Selain program rutin yang dilaksanakan ke lima wilayah kota, kegiatan yang digagas Dewan Pimpinan Pusat (DPP) Jakarta Adil Sejahtera (JAS) ini juga dalam rangka menyambut bulan suci Ramadan 1447 Hijriah.
"Yuk kita ambil peran bantu Jakarta,"
Sekretaris kota Jakarta Pusat, Denny Ramdani mengatakan, seiring dengan telah ditetapkannya Jakarta tidak lagi menjadi Ibu Kota dan bertransformasi menjadi kota global, maka Jakarta tidak memiliki Sumber Daya Alam (SDA) dan hanya bermodalkan Sumber Daya Manusia (SDM).
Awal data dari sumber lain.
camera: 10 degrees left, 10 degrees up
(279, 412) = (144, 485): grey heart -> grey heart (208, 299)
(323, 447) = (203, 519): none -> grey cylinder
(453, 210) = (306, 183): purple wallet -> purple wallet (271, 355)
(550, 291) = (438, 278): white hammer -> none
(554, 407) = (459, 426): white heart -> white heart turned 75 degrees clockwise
"Yuk kita ambil peran bantu Jakarta. Kita tidak ada SDA hanya punya SDM, karena itu jangan berhenti untuk mendidik," katanya, Minggu (15/2).
Diakui Denny, selama ini Jakarta memang tidak kekurangan orang pintar. Namun isu mengenai adab masih menjadi salah satu persoalan sosial, terutama di kalangan generasi muda.
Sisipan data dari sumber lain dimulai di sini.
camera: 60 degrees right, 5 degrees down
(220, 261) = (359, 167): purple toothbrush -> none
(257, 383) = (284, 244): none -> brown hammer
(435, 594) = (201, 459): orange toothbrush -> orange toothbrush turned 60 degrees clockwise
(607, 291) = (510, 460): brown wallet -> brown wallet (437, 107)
Karena itu, Denny berharap, kegiatan yang bertujuan memberikan edukasi akhlak generasi muda ini bisa terus dilaksanakan secara rutin. Bahkan, kegiatan ini diharapka bisa diturunkan hingga ke level kecamatan dan kelurahan.
"Jakarta sekarang statusnya kota global. Yuk sama-sama jaga Jakarta yang tahun depan merayakan HUT ke-500 tahun," tegasnya.
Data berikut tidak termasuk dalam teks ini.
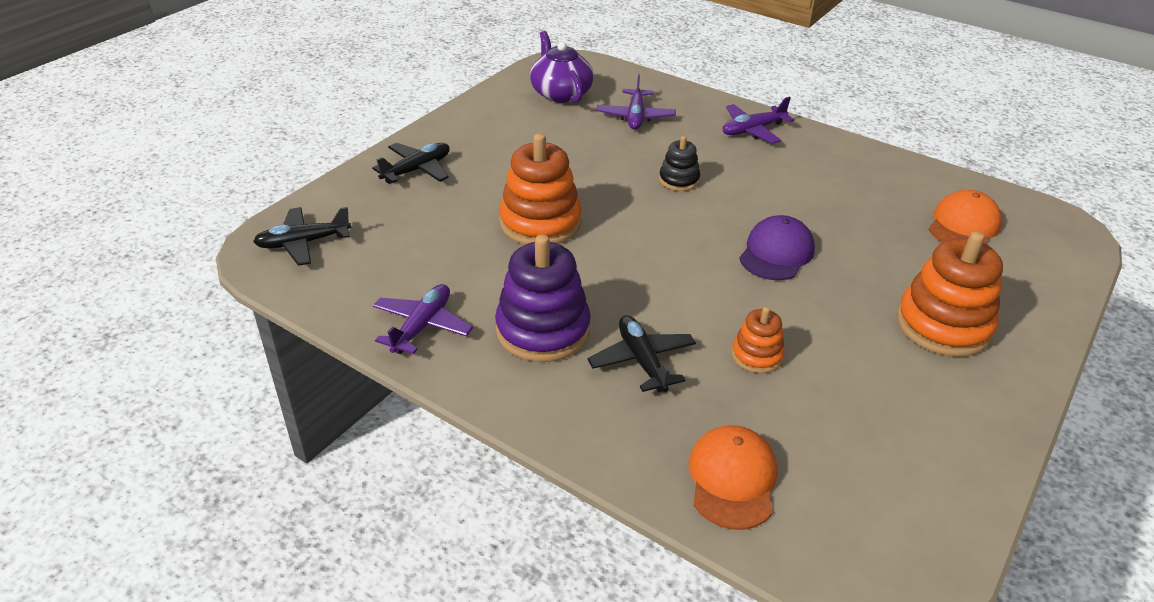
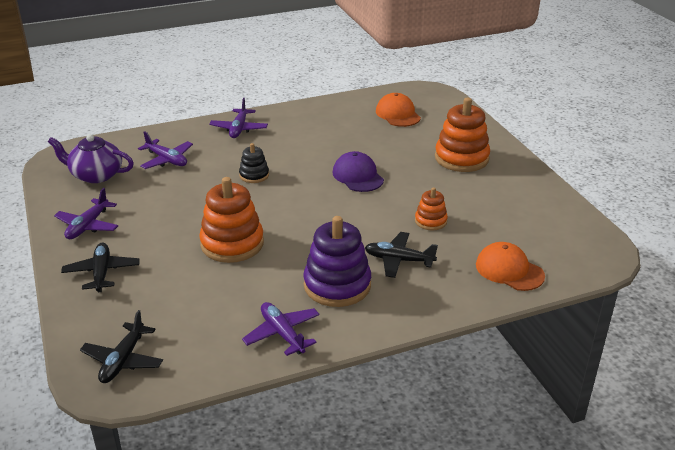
camera: 55 degrees left, 5 degrees down
(478, 128) = (88, 226): none -> purple plane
Ketua Umum DPP JAS, Mohammad Zakaria menjelaskan, kegiatan ini sebelumnya telah dilaksanakan di Jakarta Barat, Jakarta Utara dan kali ini di Jakarta Pusat bertepatan dengan menyambut bulan suci Ramadan. Kegiatan ini akan rutin digelar satu bulan sekali bergantian ke tiap kota dan kabupaten di DKI Jakarta.
Dalam kegiatan di Jakarta Pusat juga dilaksanakan santunan bagi 100 anak yatim dan dhuafa. Kemudian, dalam kegiatan tersrbut juga dilakuan pelantikan Pengurus Wilayah (PW) JAS Kota Administrasi Jakarta Pusat periode 2026-20230.
"Kegiatan atau program Jakarta mengaji ini bertujuan memberikan pengetahuan terkait akhlak. Terutama bagi anak-anak sebagai generasi penerus bangsa," tandasnya.